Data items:
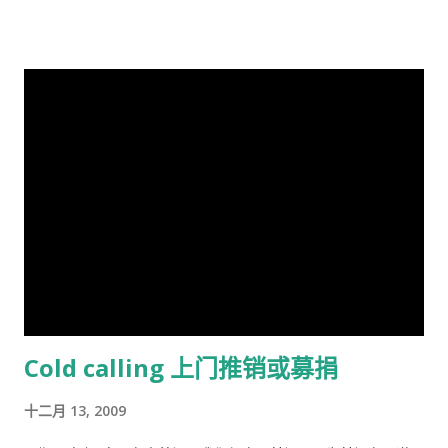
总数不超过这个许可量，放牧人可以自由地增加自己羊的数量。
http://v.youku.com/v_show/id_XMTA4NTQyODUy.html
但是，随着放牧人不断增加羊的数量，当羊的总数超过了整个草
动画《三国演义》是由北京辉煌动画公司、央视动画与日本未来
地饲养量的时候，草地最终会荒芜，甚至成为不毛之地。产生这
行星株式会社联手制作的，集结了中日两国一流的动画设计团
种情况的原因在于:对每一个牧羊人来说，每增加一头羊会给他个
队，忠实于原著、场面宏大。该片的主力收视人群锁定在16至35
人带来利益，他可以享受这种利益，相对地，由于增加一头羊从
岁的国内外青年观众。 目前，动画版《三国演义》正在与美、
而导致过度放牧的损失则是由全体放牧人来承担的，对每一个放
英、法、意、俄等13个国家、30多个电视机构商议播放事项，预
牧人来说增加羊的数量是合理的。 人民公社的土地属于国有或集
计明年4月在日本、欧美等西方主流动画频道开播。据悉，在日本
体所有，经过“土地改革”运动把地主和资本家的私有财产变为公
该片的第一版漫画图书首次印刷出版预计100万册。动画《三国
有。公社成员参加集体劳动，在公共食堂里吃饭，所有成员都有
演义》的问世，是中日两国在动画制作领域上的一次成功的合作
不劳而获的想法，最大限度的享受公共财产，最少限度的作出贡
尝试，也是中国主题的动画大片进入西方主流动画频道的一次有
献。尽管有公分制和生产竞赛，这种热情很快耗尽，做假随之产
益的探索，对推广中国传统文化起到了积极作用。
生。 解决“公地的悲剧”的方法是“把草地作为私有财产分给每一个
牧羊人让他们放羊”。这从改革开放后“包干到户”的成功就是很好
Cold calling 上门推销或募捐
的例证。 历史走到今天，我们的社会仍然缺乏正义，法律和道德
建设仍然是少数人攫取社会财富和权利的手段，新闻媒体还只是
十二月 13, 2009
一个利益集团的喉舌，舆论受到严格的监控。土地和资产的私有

* TASK TO CARRY OUT
Look through the data above for lines holding the word "三国演义". State how many there are and nothing else.

* RESPONSE
2